The public's focus on conservation and climate change continues to motivate governments to increase their emphasis on energy efficiency and green energy initiatives, including wind, water, biomass, biogas, solar, waste heat, fuel cell and geothermal energy generation.
Enbridge has been a leader in green energy generation for almost a decade, and we plan to keep it that way for many decades to come as society transitions to a greater use of renewable energy.
Solar: Enbridge entered solar energy in a significant way in 2009 with its investment in the 80-MW Sarnia Solar facility. Enbridge believes that solar energy represents meaningful opportunities for long-term growth.
Wind: We currently have wind farms in Alberta, Saskatchewan and Ontario with a combined capacity of over 260 MW, and in 2009 added the 99-MW Talbot Wind Project, expected to begin operations by the end of 2010. We expect future wind opportunities to come through expanding our existing operations and developing new greenfield projects near Enbridge operations throughout North America.
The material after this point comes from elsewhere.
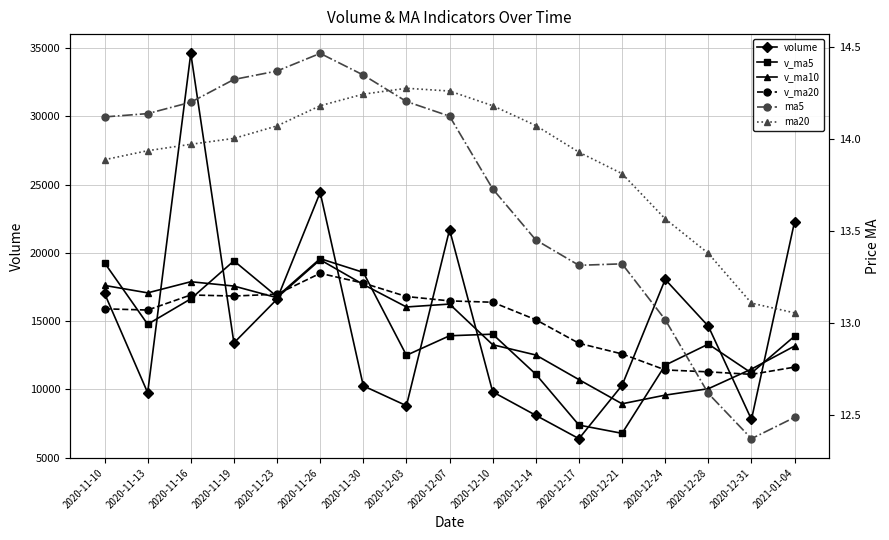

What is the value of the ma20 point at the 13th from the left?

13.8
Fuel cell: In 2008, Enbridge launched the world's first hybrid fuel cell power plant that harvests energy that would otherwise be wasted at gas utility pressure reduction stations. The fuel cell produces about 2.2 MW of near zero-emissions electricity-enough to serve about 1,700 homes. We plan to replicate the plant throughout our distribution network in Ontario and market the hybrid fuel cell to other natural gas utility companies in North America.
Waste heat: Enbridge Income Fund has a 50% interest in NRGreen, which generates electricity using waste heat from four of Alliance Canada's compressor stations, generating a total of about 20 MW that is sold under long-term contract to Saskatchewan's grid.
The 190-MW Enbridge Ontario Wind Power Project went into full commercial operation in the first quarter of 2009.
The photovoltaic technology in use at Enbridge's Sarnia Solar Project generates electricity with no air emissions, no waste production and no water use. When expanded to 80 MW by the end of 2010, the Sarnia Solar Project will be one of the largest photovoltaic solar facilities in North America, and Enbridge expects it will generate enough power to meet the needs of over 12,800 homes and help to save the equivalent of approximately 39,000 tonnes of CO2 per year.